With newspaper sales on a fast decline and newsrooms shrinking, it’s no wonder that, unlike the White House press pool (which is open to any permanent U.S.-based editorial staff working across any platform), access to the rota (and its reporting notes) is fiercely managed and maintained by its members, which at the time of the writing of this book is just ten print journalists. Though there is much more to royal coverage than just engagement reporting, the additional rota-only briefings and front-row access to major occasions, such as funerals and weddings (though Harry controversially banned them from his nuptials), means rota members have become indispensable assets to their newspaper bosses. Front-page stories on the royals still guarantee a boost in newsstand sales of up to 15 percent.
Though it was the Palace who green-lit the group’s formation more than forty years ago, the implementation was left to a British trade body, the News Media Association (NMA), who assigned a “captain” to manage the pool. For the past thirteen years that captain has been the royal editor of the Daily Mail, Rebecca English, who is solely in charge of managing the rotation of members covering each royal engagement and ensuring reporting is filed among the group. “We call them the cartel—it’s a strange system that has a complete monopoly on coverage [of royal engagements]. And no one wants to change the system,” a Buckingham Palace communications aide once told me. Even among the rota there has been frustration over English’s seemingly permanent role. “They essentially put the Mail in charge of it all,” a royal reporter at a popular newspaper told me. “She often rigs things to make sure she gets all the good engagements, gatekeeps certain information [from the Palace], and will do anything to make sure the rota doesn’t grow.” There’s also the glaring fact that the captain of the rota has been accused, with evidence in a court of law, of illegally paying a private investigator to spy on Prince Harry and track one of his former girlfriends.
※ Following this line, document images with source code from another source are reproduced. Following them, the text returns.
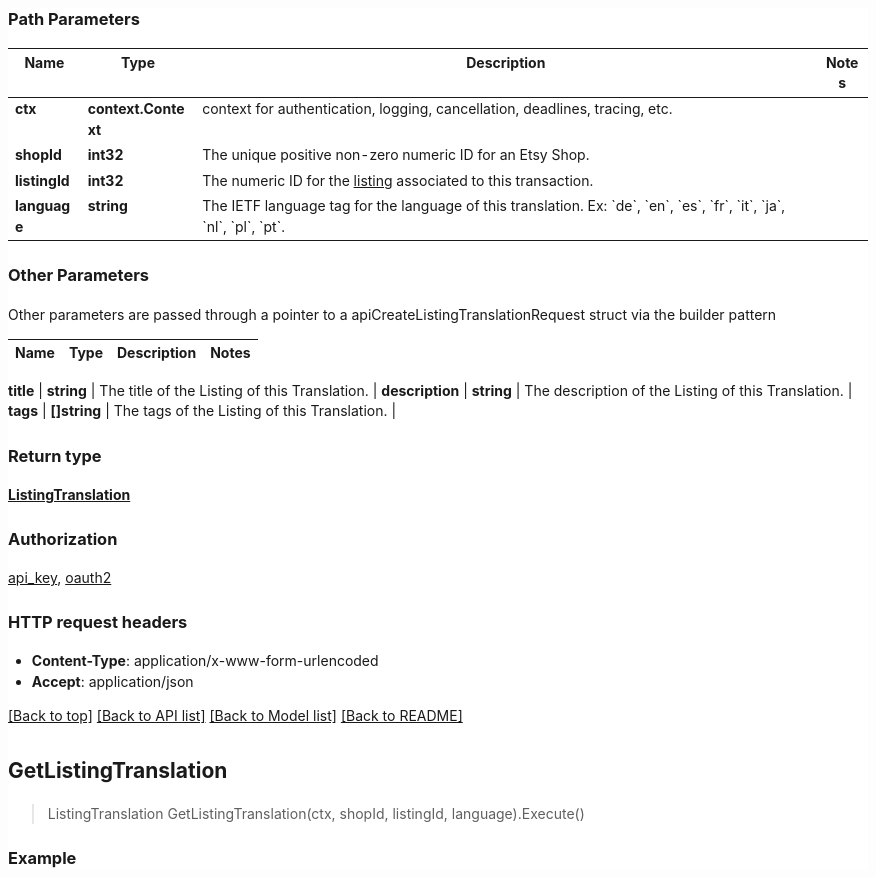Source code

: ### Path Parameters


Name | Type | Description  | Notes
------------- | ------------- | ------------- | -------------
**ctx** | **context.Context** | context for authentication, logging, cancellation, deadlines, tracing, etc.
**shopId** | **int32** | The unique positive non-zero numeric ID for an Etsy Shop. | 
**listingId** | **int32** | The numeric ID for the [listing](/documentation/reference#tag/ShopListing) associated to this transaction. | 
**language** | **string** | The IETF language tag for the language of this translation. Ex: &#x60;de&#x60;, &#x60;en&#x60;, &#x60;es&#x60;, &#x60;fr&#x60;, &#x60;it&#x60;, &#x60;ja&#x60;, &#x60;nl&#x60;, &#x60;pl&#x60;, &#x60;pt&#x60;. | 

### Other Parameters

Other parameters are passed through a pointer to a apiCreateListingTranslationRequest struct via the builder pattern


Name | Type | Description  | Notes
------------- | ------------- | ------------- | -------------



 **title** | **string** | The title of the Listing of this Translation. | 
 **description** | **string** | The description of the Listing of this Translation. | 
 **tags** | **[]string** | The tags of the Listing of this Translation. | 

### Return type

[**ListingTranslation**](ListingTranslation.md)

### Authorization

[api_key](../README.md#api_key), [oauth2](../README.md#oauth2)

### HTTP request headers

- **Content-Type**: application/x-www-form-urlencoded
- **Accept**: application/json

[[Back to top]](#) [[Back to API list]](../README.md#documentation-for-api-endpoints)
[[Back to Model list]](../README.md#documentation-for-models)
[[Back to README]](../README.md)


## GetListingTranslation

> ListingTranslation GetListingTranslation(ctx, shopId, listingId, language).Execute()





### Example
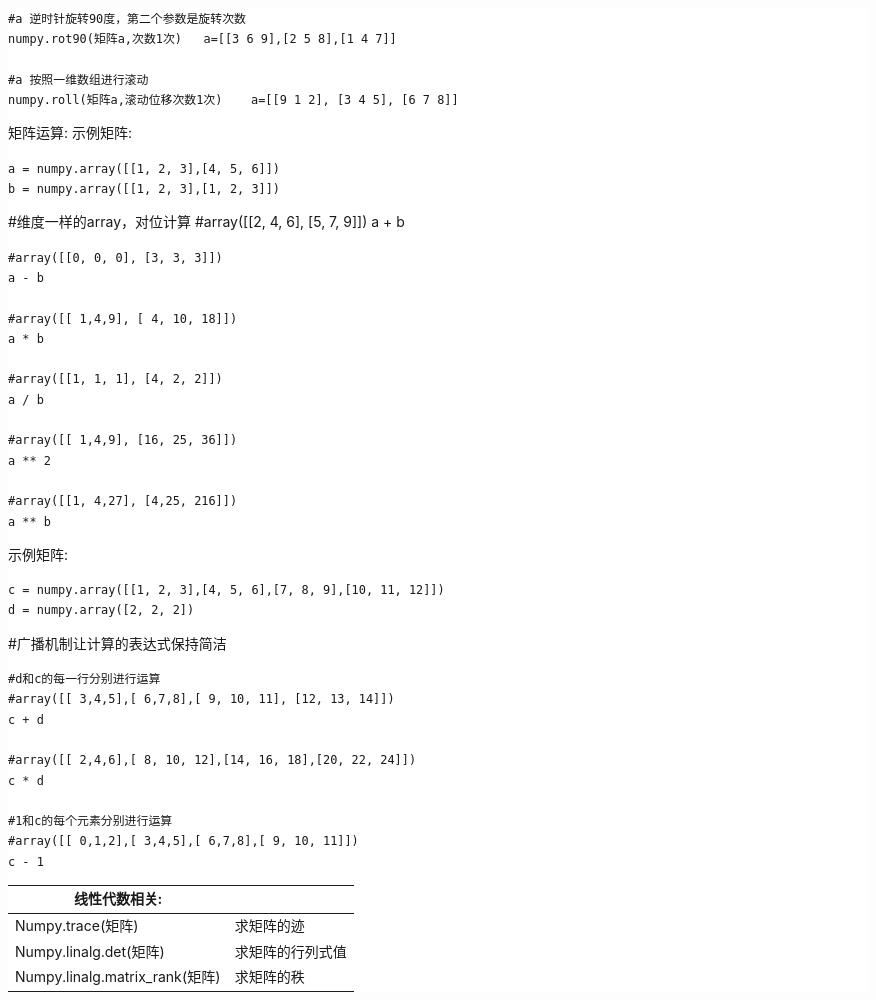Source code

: 	#a 逆时针旋转90度，第二个参数是旋转次数
	numpy.rot90(矩阵a,次数1次)	a=[[3 6 9],[2 5 8],[1 4 7]]

	#a 按照一维数组进行滚动
	numpy.roll(矩阵a,滚动位移次数1次)	a=[[9 1 2], [3 4 5], [6 7 8]]


矩阵运算:
示例矩阵:

	a = numpy.array([[1, 2, 3],[4, 5, 6]])
	b = numpy.array([[1, 2, 3],[1, 2, 3]])

#维度一样的array，对位计算
	#array([[2, 4, 6], [5, 7, 9]])
	a + b

	#array([[0, 0, 0], [3, 3, 3]])
	a - b

	#array([[ 1,4,9], [ 4, 10, 18]])
	a * b

	#array([[1, 1, 1], [4, 2, 2]])
	a / b

	#array([[ 1,4,9], [16, 25, 36]])
	a ** 2

	#array([[1, 4,27], [4,25, 216]])
	a ** b

示例矩阵:

	c = numpy.array([[1, 2, 3],[4, 5, 6],[7, 8, 9],[10, 11, 12]])
	d = numpy.array([2, 2, 2])

#广播机制让计算的表达式保持简洁  

	#d和c的每一行分别进行运算
	#array([[ 3,4,5],[ 6,7,8],[ 9, 10, 11], [12, 13, 14]])
	c + d

	#array([[ 2,4,6],[ 8, 10, 12],[14, 16, 18],[20, 22, 24]])
	c * d

	#1和c的每个元素分别进行运算
	#array([[ 0,1,2],[ 3,4,5],[ 6,7,8],[ 9, 10, 11]])
	c - 1

|线性代数相关:||
|-|-|
|Numpy.trace(矩阵)		|求矩阵的迹|
|Numpy.linalg.det(矩阵)		|求矩阵的行列式值|
|Numpy.linalg.matrix_rank(矩阵)	|求矩阵的秩|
She has refused to comment on the matter.
Prior to Meghan’s arrival, a couple of us in the royal press pack enjoyed rota access in a more honorary fashion. As members of the U.S. media, we didn’t meet the official criteria, but because we offered continual royal coverage for American publications that cater to a different audience (i.e., not considered industry competition), the rota reluctantly allowed us full access to the pooled reporting notes and rota positions on engagements. From 2011 to 2017, all was fine. But as I grew closer to the Sussexes’ team (a situation that led a few reporters to privately complain to the Palace about my “unfair” access) my rota privileges were restricted. “I’d love to help but . . . you’re in more of a TV role now,” English said with a sigh, referring to my ABC News gig and conveniently ignoring my role as royal editor for Harper’s Bazaar. The other honorary member, who also worked for a U.S. outlet with close connections to the Duchess of Sussex’s inner circle, also had their rota access reduced.